Keogh, 51, was named CEO in 2018 after more than a dozen years with sibling brand Audi. As the first American to helm the brand in North America in more than 25 years, Keogh’s appointment — and the creation of a semiautonomous North American region — gave VW dealers hope for a stable hand on the rudder who would look out for their interests and guide them safely past the emissions scandal.

“I cannot say enough incredible things about the Volkswagen dealer network, and how they managed and handled [the buybacks] and stayed committed to the brand and dedicated to the brand,” Keogh said.

Volkswagen today is not the same company it was even five years ago, Keogh argues. Not even close.

“As someone who’s navigated the culture of this company for about 15 years, it’s just a different culture now, dramatically more open and one where anyone can speak up and express your point.

“It’s far less hierarchical. It’s transformed,” he said. And with the diesel emissions scandal behind it, Volkswagen also is a company “on a mission” to make electric vehicles affordable and attainable for average consumers, Keogh said.

For Volkswagen dealers, successfully navigating the last five years has required different strategies, a recognition of their place in the industry and a belief in each other.

Early on, Volkswagen dealers were lining up to sue the manufacturer for what it had done, and some did. Factory-dealer relations were frustratingly poor, exacerbated by years of feeling ignored or dictated to by Germany, and franchise values were at rock bottom.

“We used to be lower than whale shit, or whatever the lowest thing on Earth is,” Luciano said. But the crisis changed Volkswagen, convinced the company to listen to its U.S. dealers and invested those dealers in their shared survival.

One reason relations improved was economic: Volkswagen subsidized its dealer network heavily during the buyback period to keep its franchises alive.

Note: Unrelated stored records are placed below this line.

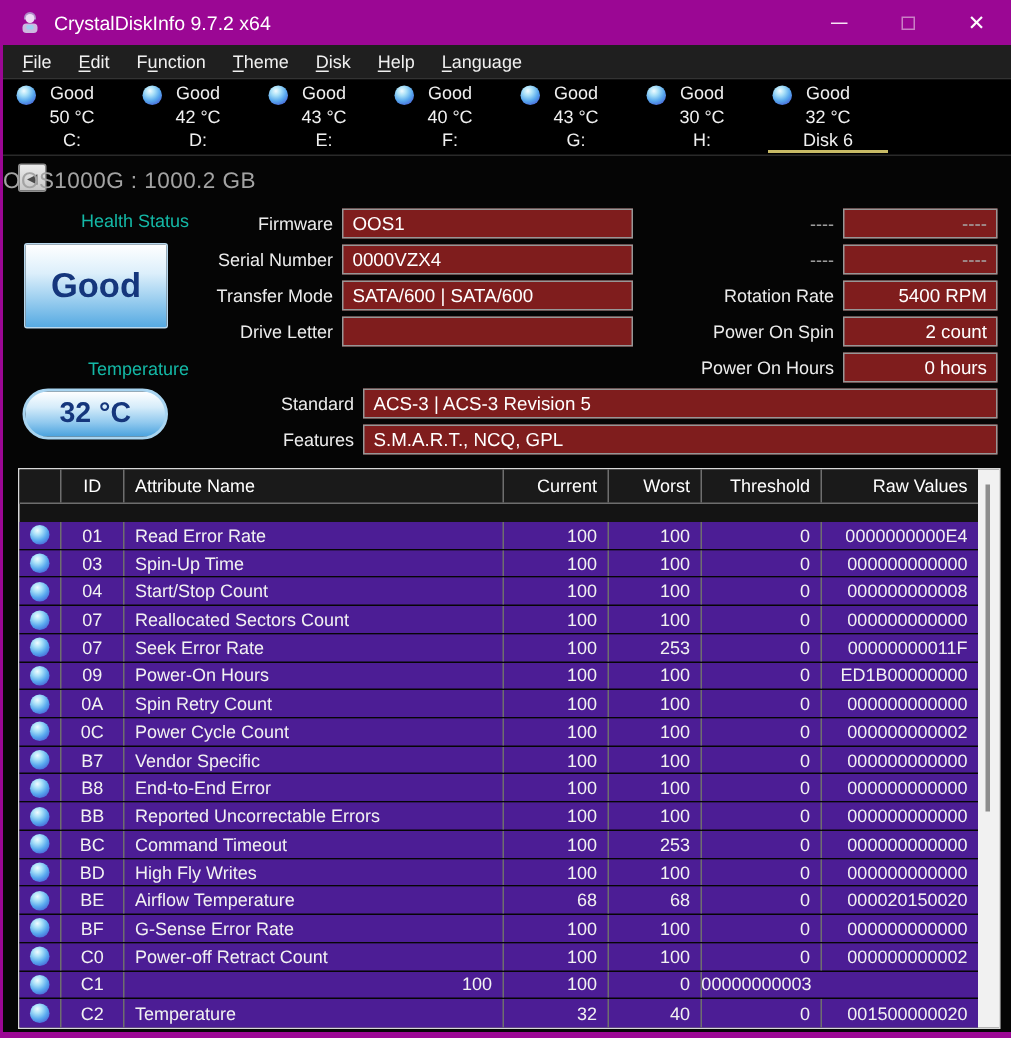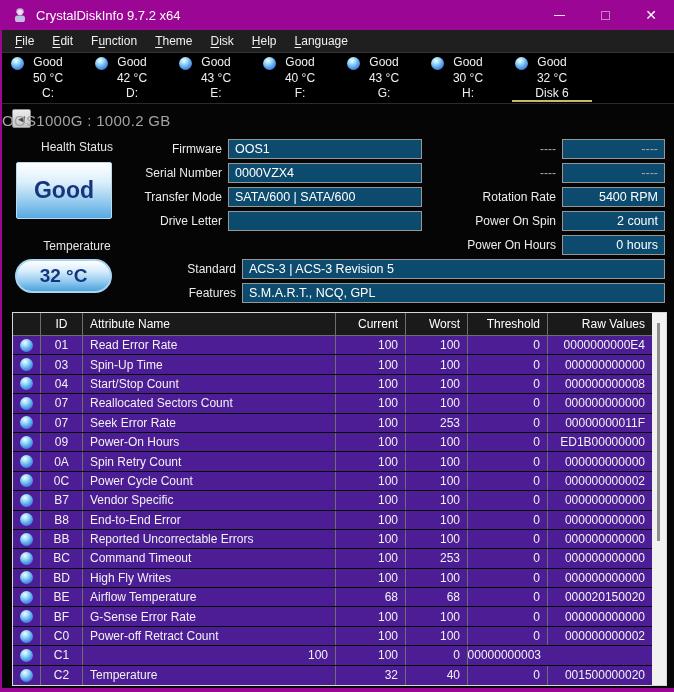"Health Status" .side-label { color: #e5e5e5 -> #14b8a6; left: 13px -> 0; text-align: center -> right }
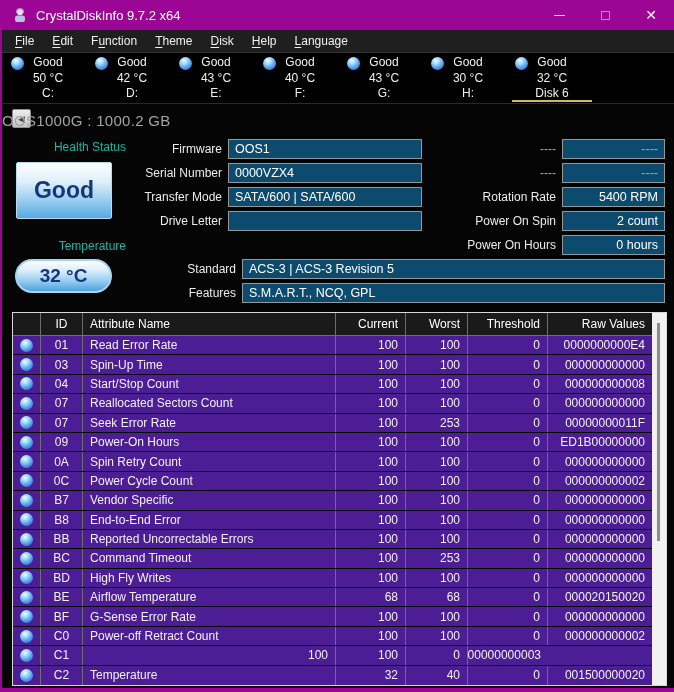"OOS1" .fbox { background: #0c4a6e -> #7f1d1d }
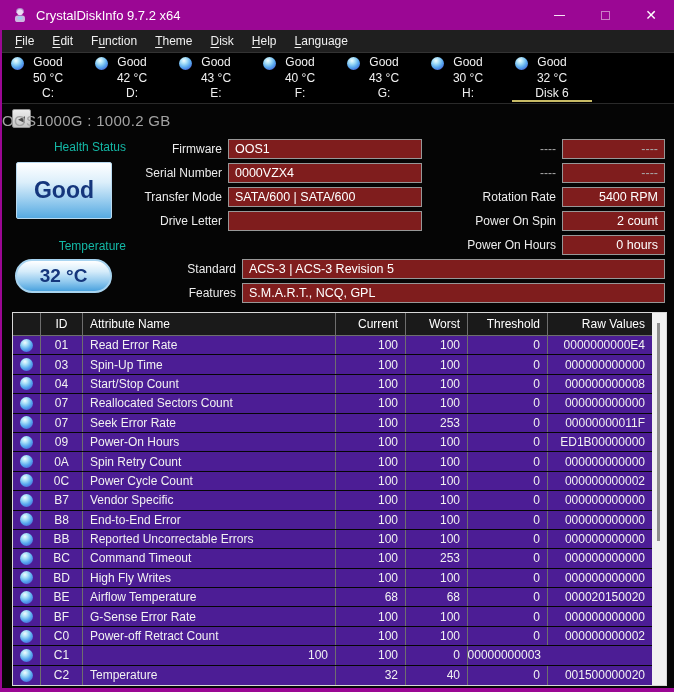"ID" .table-main { gap: none -> 12px }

It also was able to resell many of the turbodiesels that its dealers had repurchased after repairs.

With its diesel customers, Volkswagen offered generous premiums during the buyback period — often 130 or 140 percent of the vehicle’s value. It didn’t convince most to stay — the majority of consumers didn’t purchase another Volkswagen with the proceeds — but the offers did lay the groundwork for their potential return to the brand, Luciano said.

“When this first hit the news, a lot of people thought their car was going to be worth $1,” he said. “Once we bought the first few cars back, and those deals were so strong, it eased customers’ minds. It was a smart play. It was the right play.”

Some dealers, such as Church, found success in reselling the fixed turbodiesels that once were parked in lots across the country, such as the one in Baltimore. It required a “pivot” in her store’s strategy, she said, to focus on remarketing the TDIs, but it was made easier because Volkswagen again opened its checkbook, offering unlimited-mile warranties and generous financing terms.

Meanwhile, Volkswagen of America concentrated on changing its culture.

“We are a much better company now, by far,” Luciano said. “What was created and where we are is a product of our surroundings, of the TDI crisis and our history. The transparency, the concern for each other, trying to be a much better company, like Toyota or Honda — it all changed.”